Work to do
**a)** Rewrite the lmbench slowdown message from "Subject: Re: lmbench" up to and including "it looked awful.", putting "machine code" in place of "assembly".
**b)** Pick up the lmbench slowdown message after its final sentence and carry it further.

***** Given text *****

Subject: Re: lmbench lat_mmap slowdown with CONFIG_PARAVIRT

On Tue, 2009-01-20 at 03:26 -0800, Ingo Molnar wrote:

> Jeremy, any ideas where this slowdown comes from and how it could be
> fixed?

Well I'm early responding to this thread before reading on, but I looked
at the generated assembly for some common mm paths and it looked awful.
The biggest loser was probably having functions to convert pte_t back
and forth to pteval_t, which makes most potential mask / shift
optimizations impossible - indeed, because the compiler doesn't even
understand pte_val(X) = Y is static over the lifetime of the function,
it often calls these same conversions back and forth several times, and
because this is often done inside hidden macros, it's not even possible
to save a cached value in most places.

The bulk of state required to keep this extra conversion around ties up
a lot of registers and as a result heavily limits potential further
optimizations.

***** Recorded information *****

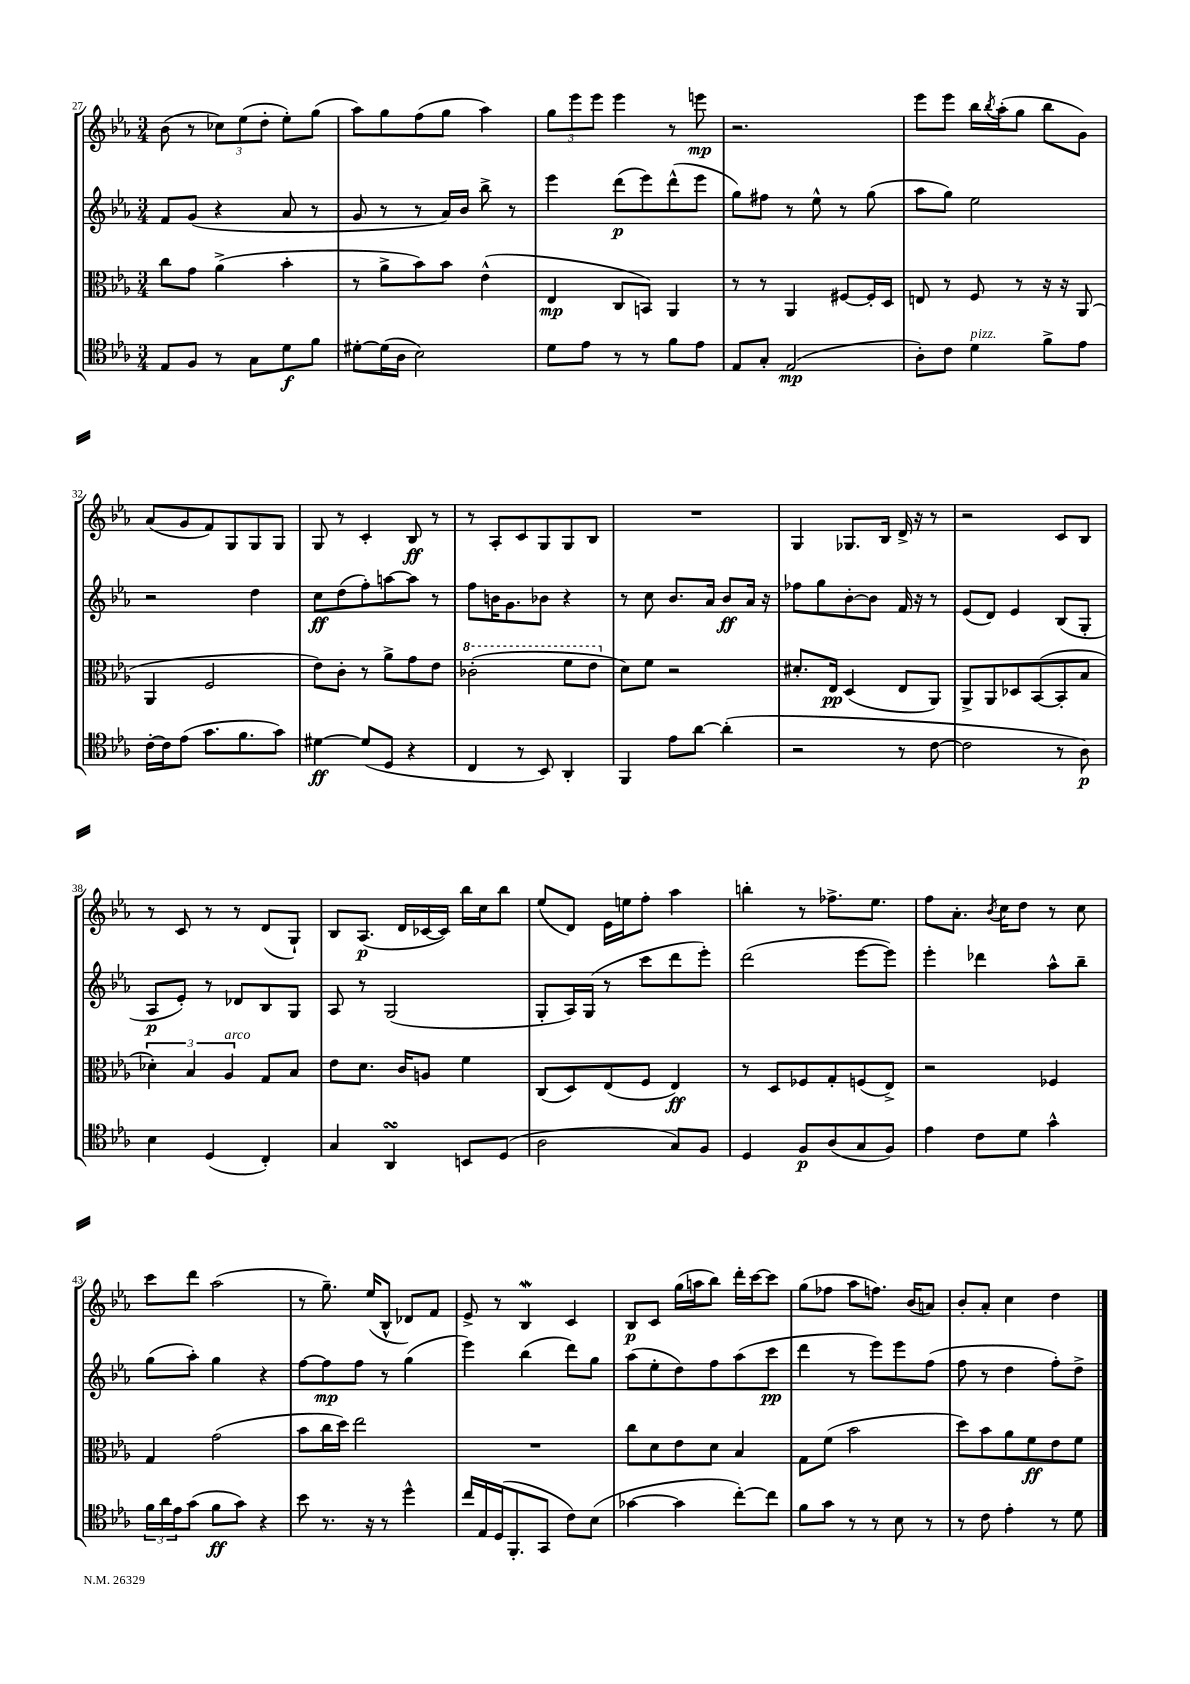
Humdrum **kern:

**kern	**kern	**kern	**kern
*staff4	*staff3	*staff2	*staff1
*clefC4	*clefC3	*clefG2	*clefG2
*k[b-e-a-]	*k[b-e-a-]	*k[b-e-a-]	*k[b-e-a-]
*M3/4	*M3/4	*M3/4	*M3/4
8E-	8cc	8f	(8b-
8F	8g	(8g	8r
8r	(4a-^	4r	12cc-)
.	.	.	(12ee-
8G	.	.	.
.	.	.	12dd'
8d	4b-'	8a-	8ee-')
8f	.	8r	(8gg
=	=	=	=
[8d#'	8r	8g	8aa-)
(16d#]	8a-^	8r	8gg
16A-	.	.	.
2B-)	8b-)	8r	(8ff
.	8b-	16a-)	8gg
.	.	16b-	.
.	(4e-^^	8bb-^	4aa-)
.	.	8r	.
=	=	=	=
8d	4E-	4eee-	12gg
.	.	.	12eee-
8e-	.	.	.
.	.	.	12eee-
8r	8C	(8ddd	4eee-
8r	8BB)	8eee-)	.
8f	4AA-	(8ddd^^	8r
8e-	.	8eee-	8eee
=	=	=	=
8E-	8r	8gg)	2.r
8G'	8r	8ff#	.
(2E-	4AA-	8r	.
.	.	8ee-^^	.
.	[8F#	8r	.
.	16F#']	(8gg	.
.	16D	.	.
=	=	=	=
8A-')	8E	8aa-	8eee-
8c	8r	8gg)	8eee-
4d	8F	2ee-	16bb-
.	.	.	8qbb-
.	.	.	(16aa-'
.	8r	.	8gg
8f^	16r	.	8bb-
.	16r	.	.
8e-	(8AA-	.	8g)
=	=	=	=
[16c'	4AA-	2r	(8a-
16c]	.	.	.
(8e-	.	.	8g
8.g	2F	.	8f)
.	.	.	8G
8.f	.	.	.
.	.	4dd	8G
8g)	.	.	8G
=	=	=	=
[4d#	8e-)	8cc	8G
.	8c'	(8dd	8r
(8d#]	8r	8ff')	4c'
8D	8a-^	[8aa	.
4r	8g	8aa]	8B-
.	8e-	8r	8r
=	=	=	=
4C	(2cc-'	8ff	8r
.	.	16b	8A-'
.	.	8.g	.
8r	.	.	8c
8BB-)	.	8b-	8G
4AA-'	8ff	4r	8G
.	8ee-	.	8B-
=	=	=	=
4FF	8d)	8r	2.r
.	8f	8cc	.
8e-	2r	8.b-	.
[8a-	.	.	.
.	.	16a-	.
(4a-']	.	8b-	.
.	.	16a-	.
.	.	16r	.
=	=	=	=
2r	8.d#'	8ff-	4G
.	.	8gg	.
.	16E-	.	.
.	(4D	[8b-'	8.G-
.	.	8b-]	.
.	.	.	16B-
8r	8E-	16f	16d^
.	.	16r	16r
[8c	8AA-)	8r	8r
=	=	=	=
2c]	8AA-^	(8e-	2r
.	8AA-	8d)	.
.	8D-	4e-	.
.	([8BB-	.	.
8r	8BB-']	(8B-	8c
8A-)	8B-	8G'	8B-
=	=	=	=
4B-	6d-')	8A-	8r
.	.	8e-')	8c
.	6B-	.	.
(4D	.	8r	8r
.	6A-	.	.
.	.	8d-	8r
4C')	8G	8B-	(8d
.	8B-	8G	8G`)
=	=	=	=
4G	8e-	8A-	8B-
.	8.d	8r	(8.A-
4AA-	.	(2G	.
.	16c	.	16d
.	8A	.	[16c-
.	.	.	16c-])
8BB	4f	.	16bb-
.	.	.	16cc
(8D	.	.	8bb-
=	=	=	=
2A-	(8C	8G'	(8ee-
.	8D)	16A-)	8d)
.	.	(16G	.
.	(8E-	8r	16e-
.	.	.	16ee
.	8F	8ccc	8ff'
8G)	4E-)	8ddd	4aa-
8F	.	8eee-')	.
=	=	=	=
4D	8r	(2ddd	4bb'
.	8D	.	.
8F	8F-	.	8r
(8A-	8G'	.	8.ff-^
8G	(8F	[8eee-	.
.	.	.	8.ee-
8F)	8E-^)	8eee-])	.
=	=	=	=
4e-	2r	4eee-'	8ff
.	.	.	8.a-'
8c	.	4ddd-	.
.	.	.	8qb-
.	.	.	16cc
8d	.	.	8dd
4g^^	4F-	8aa-^^	8r
.	.	8bb-~	8cc
=	=	=	=
24f	4G	(8gg	8ccc
24a-	.	.	.
24e-	.	.	.
(8g	.	8aa-')	8ddd
8f	(2g	4gg	(2aa-
8g)	.	.	.
4r	.	4r	.
=	=	=	=
8b-	8b-	[8ff	8r
8.r	16cc	8ff]	8.gg~)
.	16dd)	.	.
.	2ee-	8ff	.
16r	.	.	(16ee-
8r	.	8r	8B-^^
4dd^^	.	(4gg	8d-)
.	.	.	8f
=	=	=	=
16cc	2.r	4eee-)	8e-^
16E-	.	.	.
(16D	.	.	8r
8.FF'	.	.	.
.	.	(4bb-	4B-
8GG	.	.	.
8c)	.	8ddd)	4c
(8B-	.	8gg	.
=	=	=	=
[4g-	8cc	(8aa-	8B-
.	8d	8ee-'	8c
4g-]	8e-	8dd)	(16gg
.	.	.	16aa
.	8d	8ff	8bb-)
[8cc')	4B-	(8aa-	16ddd'
.	.	.	[16ccc
8cc]	.	8ccc	8ccc]
=	=	=	=
8f	8G	4ddd	(8gg
8g	(8f	.	8ff-
8r	2b-	8r	8aa-
8r	.	8eee-)	8.ff)
8B-	.	8eee-	.
.	.	.	(16b-
8r	.	(8ff	8a)
=	=	=	=
8r	8dd)	8ff	8b-'
8c	8b-	8r	8a-'
4e-'	8a-	4dd	4cc
.	8f	.	.
8r	8e-	8ff')	4dd
8d	8f	8dd^	.
==	==	==	==
*-	*-	*-	*-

*****

Task answers
**a)**
Subject: Re: lmbench lat_mmap slowdown with CONFIG_PARAVIRT

On Tue, 2009-01-20 at 03:26 -0800, Ingo Molnar wrote:

> Jeremy, any ideas where this slowdown comes from and how it could be
> fixed?

Well I'm early responding to this thread before reading on, but I looked
at the generated machine code for some common mm paths and it looked awful.

**b)**
The code did not look more branchy to me, however, and gcc seemed to do
a good job with lining up a nice branch structure in the few paths I
looked at.

Zach

2009-01-20 19:32:00

[permalink] [raw]

Subject: Re: lmbench lat_mmap slowdown with CONFIG_PARAVIRT

* Zachary Amsden <[email protected]> wrote:

> On Tue, 2009-01-20 at 03:26 -0800, Ingo Molnar wrote:
>
> > Jeremy, any ideas where this slowdown comes from and how it could be
> > fixed?
>
> Well I'm early responding to this thread before reading on, but I looked
> at the generated assembly for some common mm paths and it looked awful.
> The biggest loser was probably having functions to convert pte_t back
> and forth to pteval_t, which makes most potential mask / shift
> optimizations impossible - indeed, because the compiler doesn't even
> understand pte_val(X) = Y is static over the lifetime of the function,
> it often calls these same conversions back and forth several times, and
> because this is often done inside hidden macros, it's not even possible
> to save a cached value in most places.
>
> The bulk of state required to keep this extra conversion around ties up
> a lot of registers and as a result heavily limits potential further
> optimizations.
>
> The code did not look more branchy to me, however, and gcc seemed to do
> a good job with lining up a nice branch structure in the few paths I
> looked at.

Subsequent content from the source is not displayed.